DIRECTIVE A — In the ringtail cat thread, which family does the quoted passage say the ringtail cat belongs to?
DIRECTIVE B — Return the stretch of the ringtail cat thread from "I thought that" through "(Mar 28, 2007)", copied word for word.

TEXT —
>> BEGIN

# Ringtail cat



## Elina (Jul 22, 2009)

http://www.members.shaw.ca/petitepaws/ringtailpix.html 
http://www.members.shaw.ca/petitepaws/ringtailpix.html
Okay I have never seen these before, or at least I do not think I have. They are adorable!
Are they legal in the UK?
Do any of you keep them or know of a zoo with them?
-
Elina


----------



## pookey (Nov 29, 2009)

*wow*

o wow it looks like a cross between a kinkajoo/lemur and a brush tailed possum! I havent seen them before.


----------



## Elina (Jul 22, 2009)

> *The Ringtail cat is not a true cat, but the smallest member of the Procyonids, the raccoon family. The Ringtails cousins are: Giant Pandas, Raccoons, Coatimundi, Red Pandas, Kinkajou and its larger look-alike cousin, the Central American Cacomistle. The Ringtail cat and the Cacomistle are often mistaken.*




Or so it says on the site.
I thought that was quite interesting as I know that a few people on here keep quite a few of the above listed.
-
 Elina


----------



## stubeanz (Mar 28, 2007)

not sure if any are kept privately but i heard that they are quite hard to keep in captivity, very cute animals though.

>> END

SUPPLIED RECORDS —
>> BEGIN

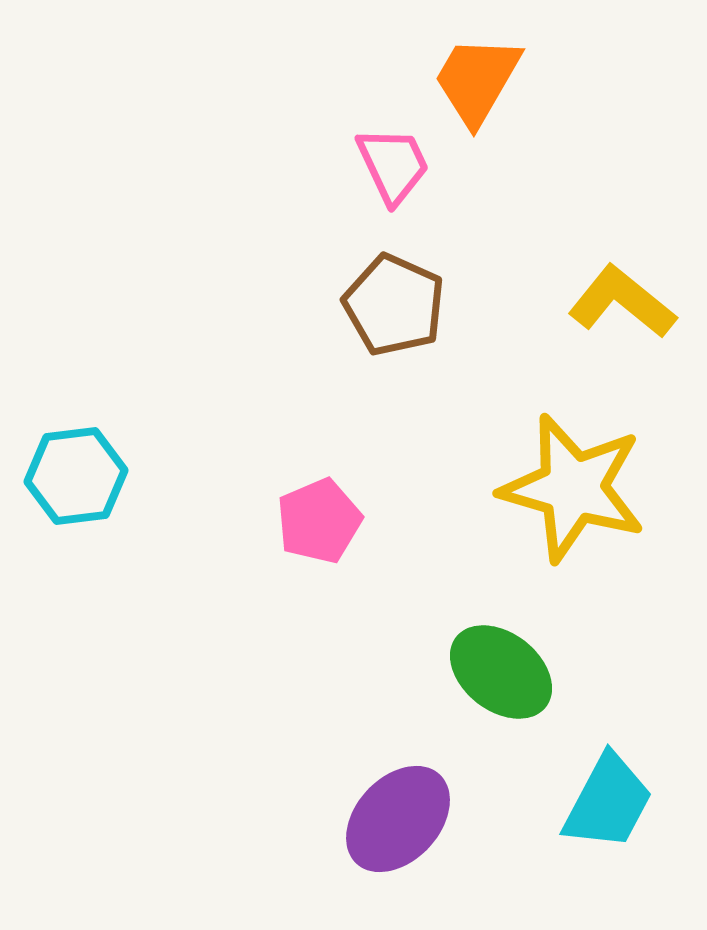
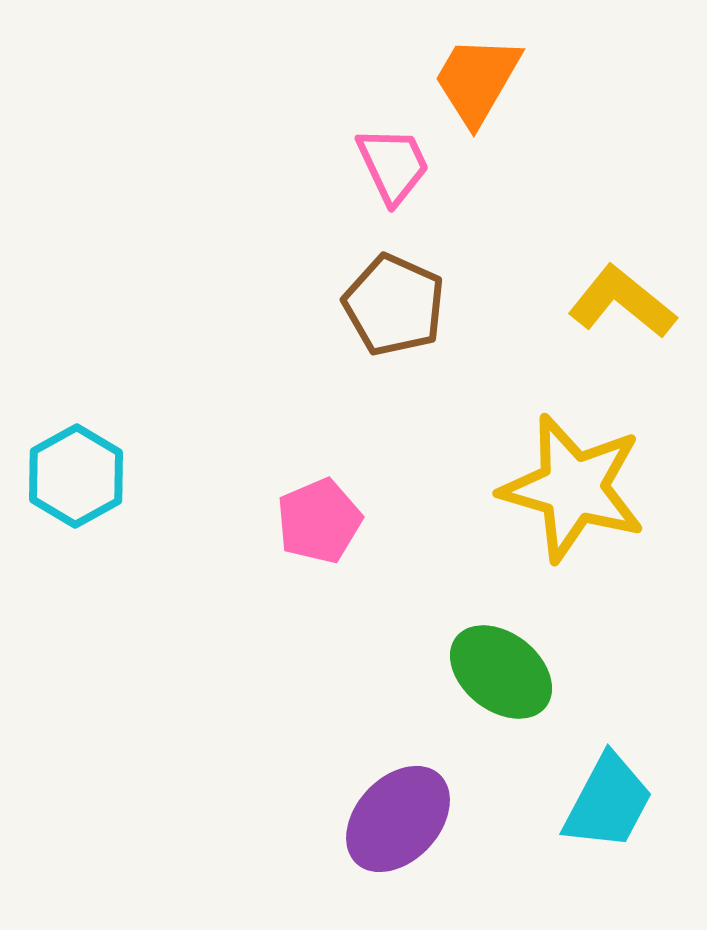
cyan hexagon: rotated 22 degrees counterclockwise
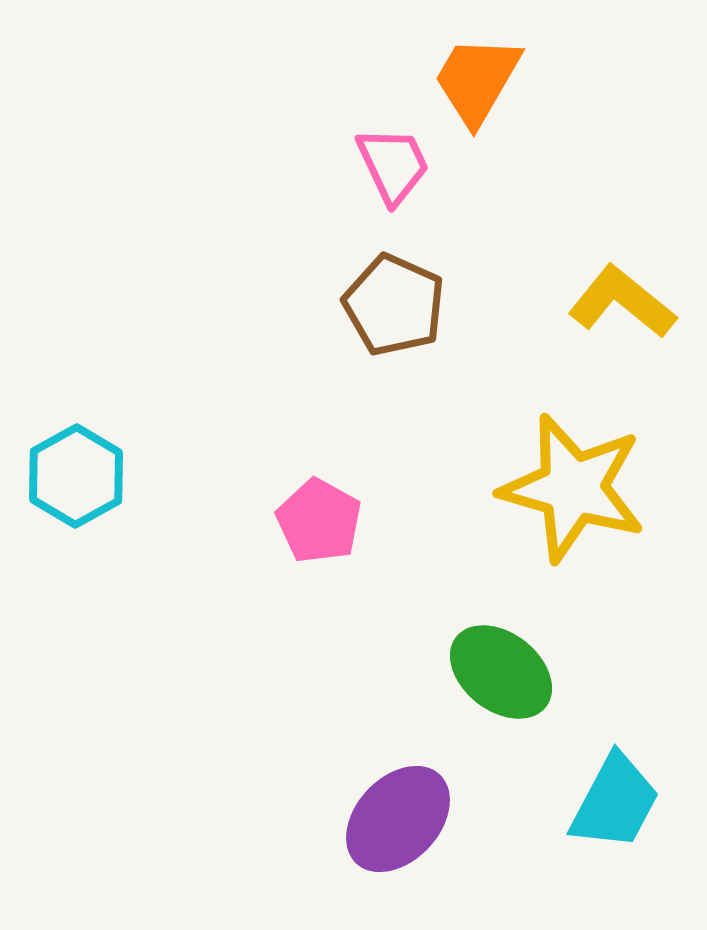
pink pentagon: rotated 20 degrees counterclockwise
cyan trapezoid: moved 7 px right
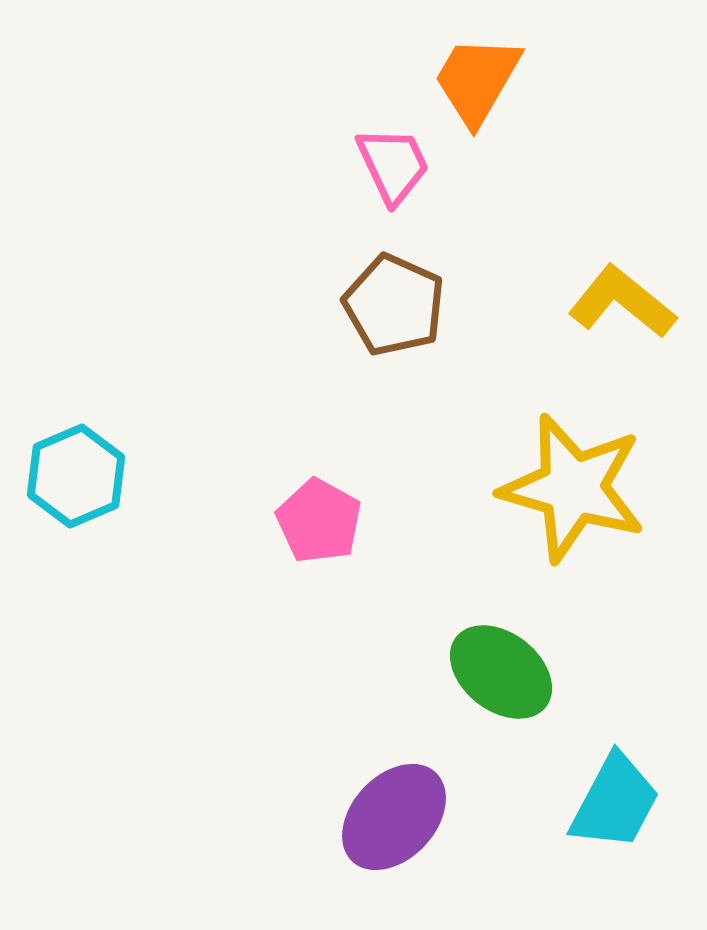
cyan hexagon: rotated 6 degrees clockwise
purple ellipse: moved 4 px left, 2 px up
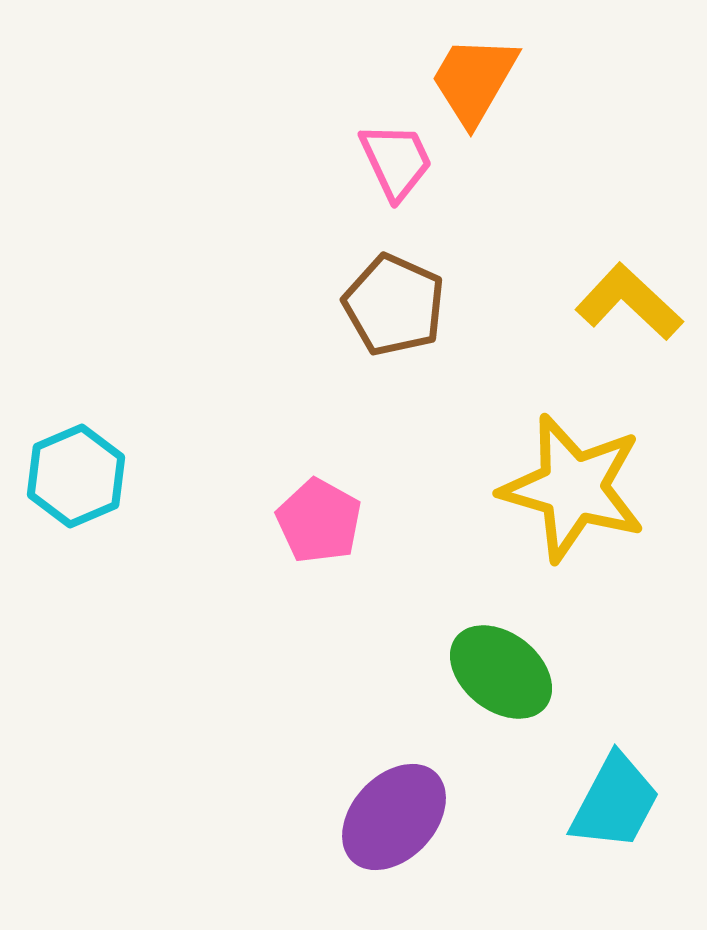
orange trapezoid: moved 3 px left
pink trapezoid: moved 3 px right, 4 px up
yellow L-shape: moved 7 px right; rotated 4 degrees clockwise
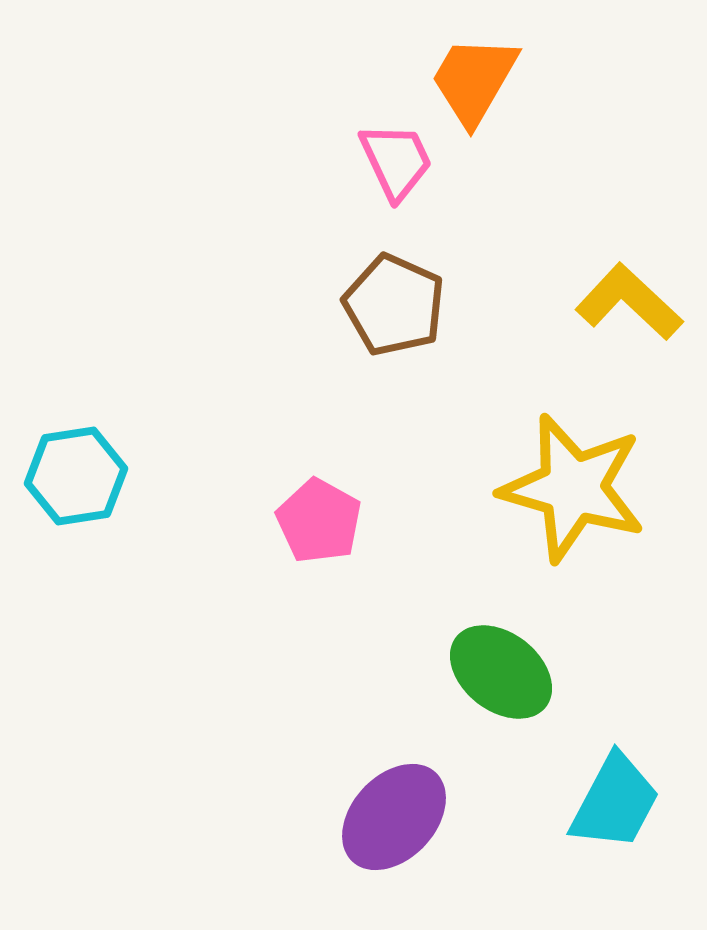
cyan hexagon: rotated 14 degrees clockwise
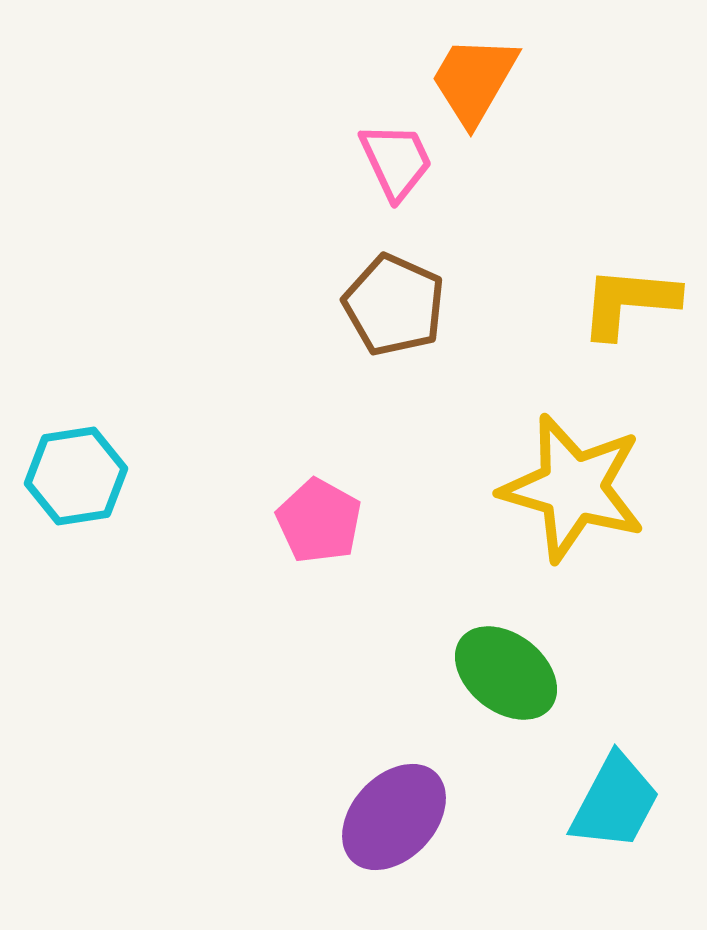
yellow L-shape: rotated 38 degrees counterclockwise
green ellipse: moved 5 px right, 1 px down
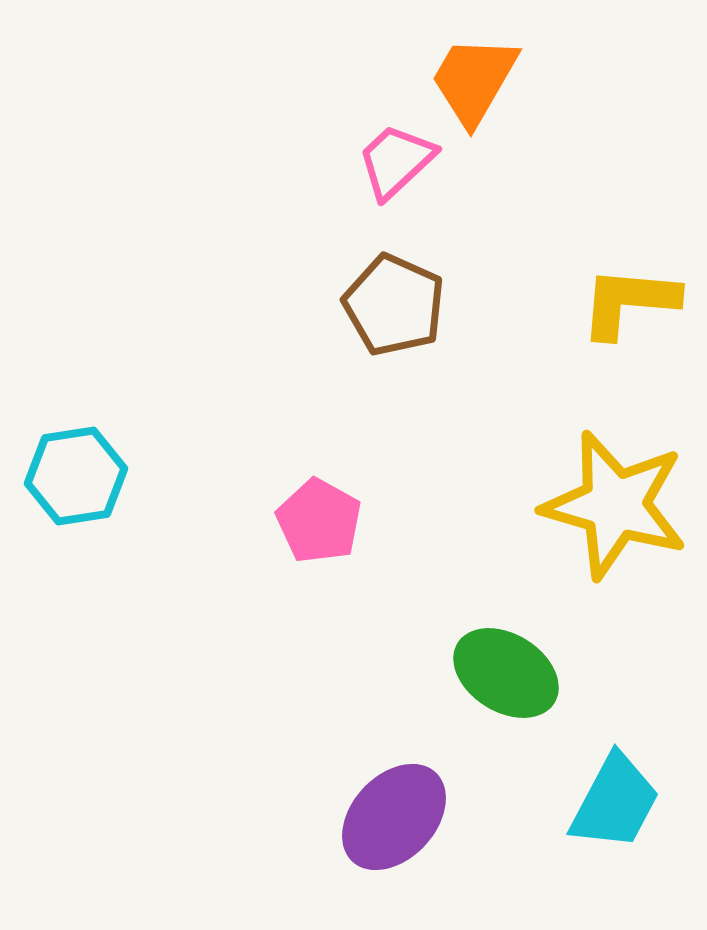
pink trapezoid: rotated 108 degrees counterclockwise
yellow star: moved 42 px right, 17 px down
green ellipse: rotated 6 degrees counterclockwise
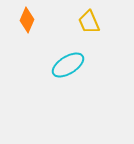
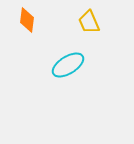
orange diamond: rotated 15 degrees counterclockwise
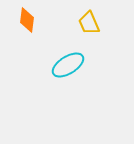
yellow trapezoid: moved 1 px down
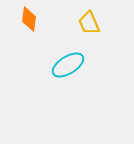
orange diamond: moved 2 px right, 1 px up
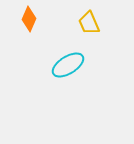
orange diamond: rotated 15 degrees clockwise
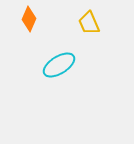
cyan ellipse: moved 9 px left
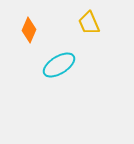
orange diamond: moved 11 px down
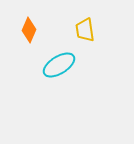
yellow trapezoid: moved 4 px left, 7 px down; rotated 15 degrees clockwise
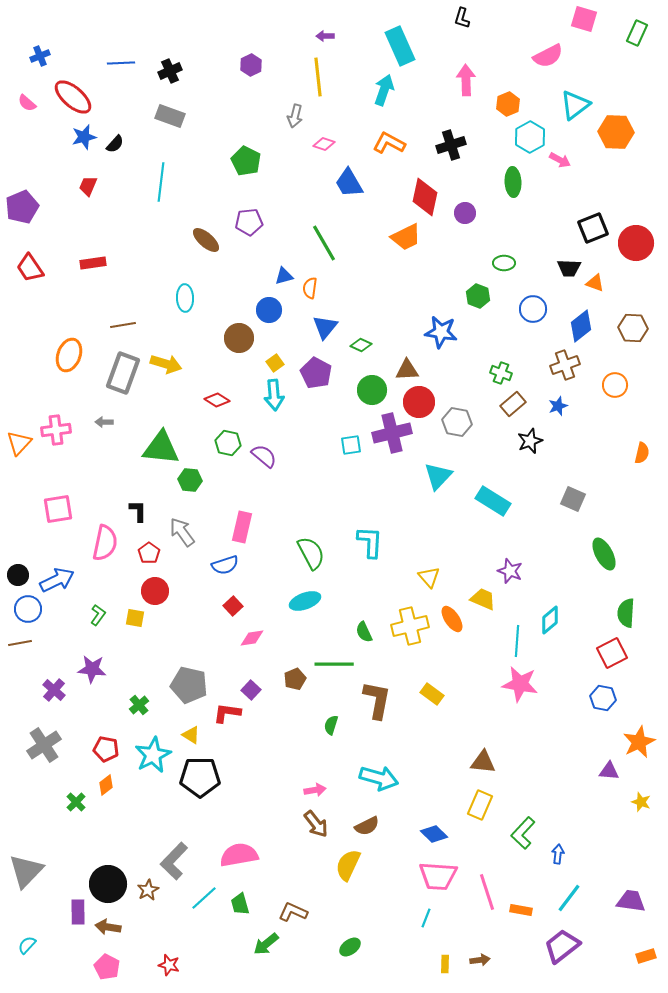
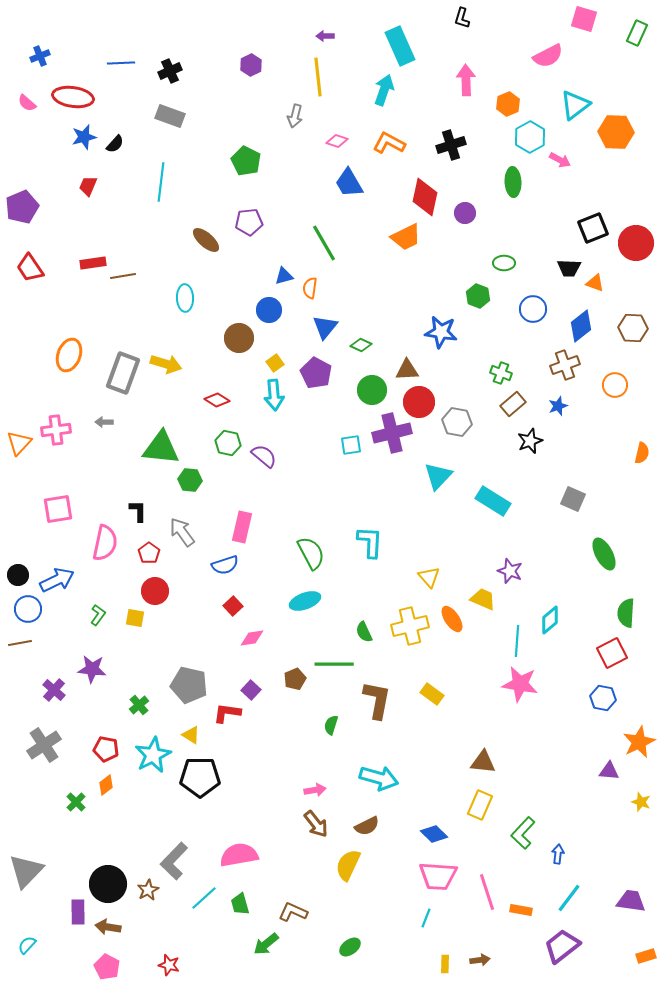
red ellipse at (73, 97): rotated 33 degrees counterclockwise
pink diamond at (324, 144): moved 13 px right, 3 px up
brown line at (123, 325): moved 49 px up
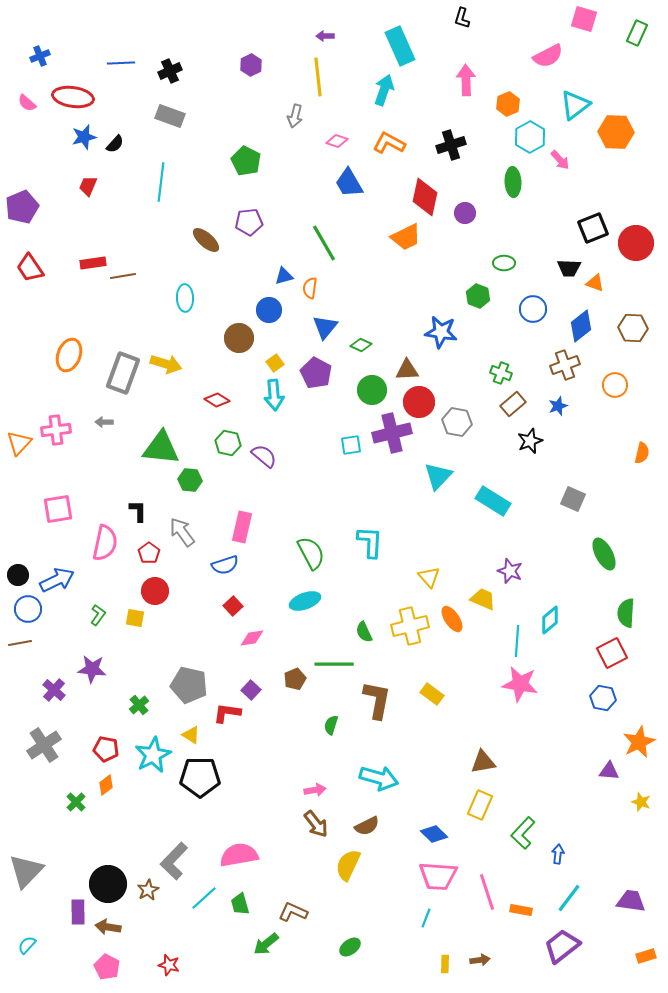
pink arrow at (560, 160): rotated 20 degrees clockwise
brown triangle at (483, 762): rotated 16 degrees counterclockwise
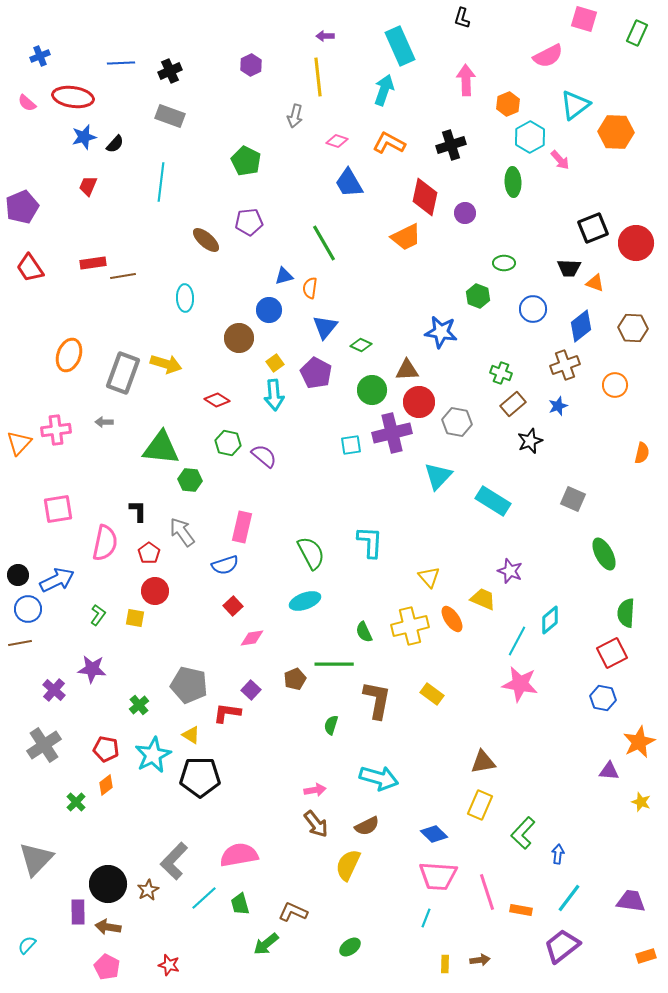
cyan line at (517, 641): rotated 24 degrees clockwise
gray triangle at (26, 871): moved 10 px right, 12 px up
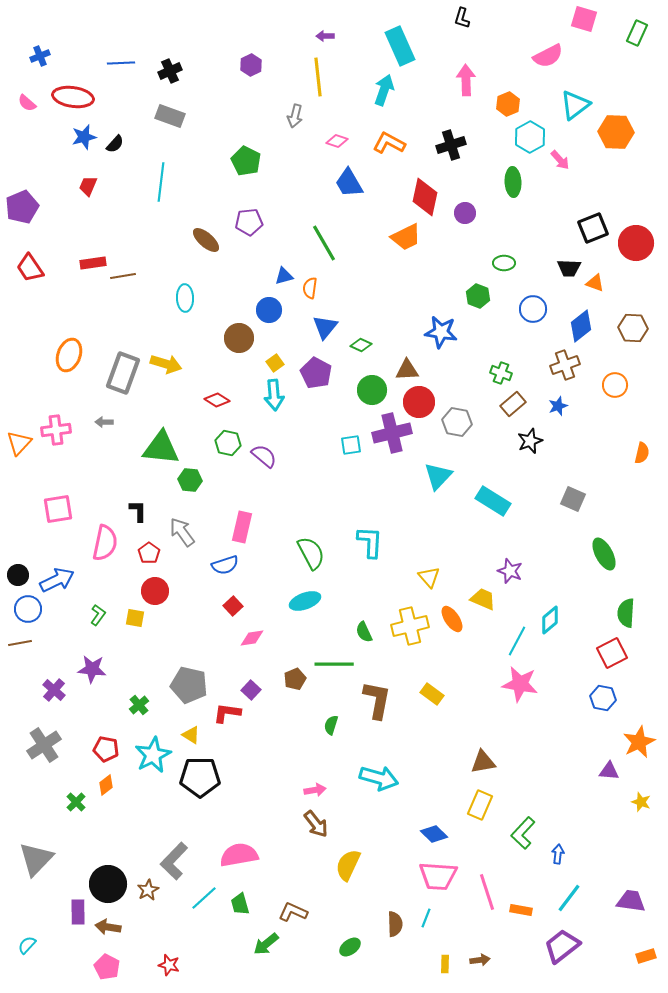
brown semicircle at (367, 826): moved 28 px right, 98 px down; rotated 65 degrees counterclockwise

>> END

RIGHT ANSWER A — The ringtail cat belongs to the Procyonids, the raccoon family, and is its smallest member.

RIGHT ANSWER B —
I thought that was quite interesting as I know that a few people on here keep quite a few of the above listed.
-
 Elina


----------



## stubeanz (Mar 28, 2007)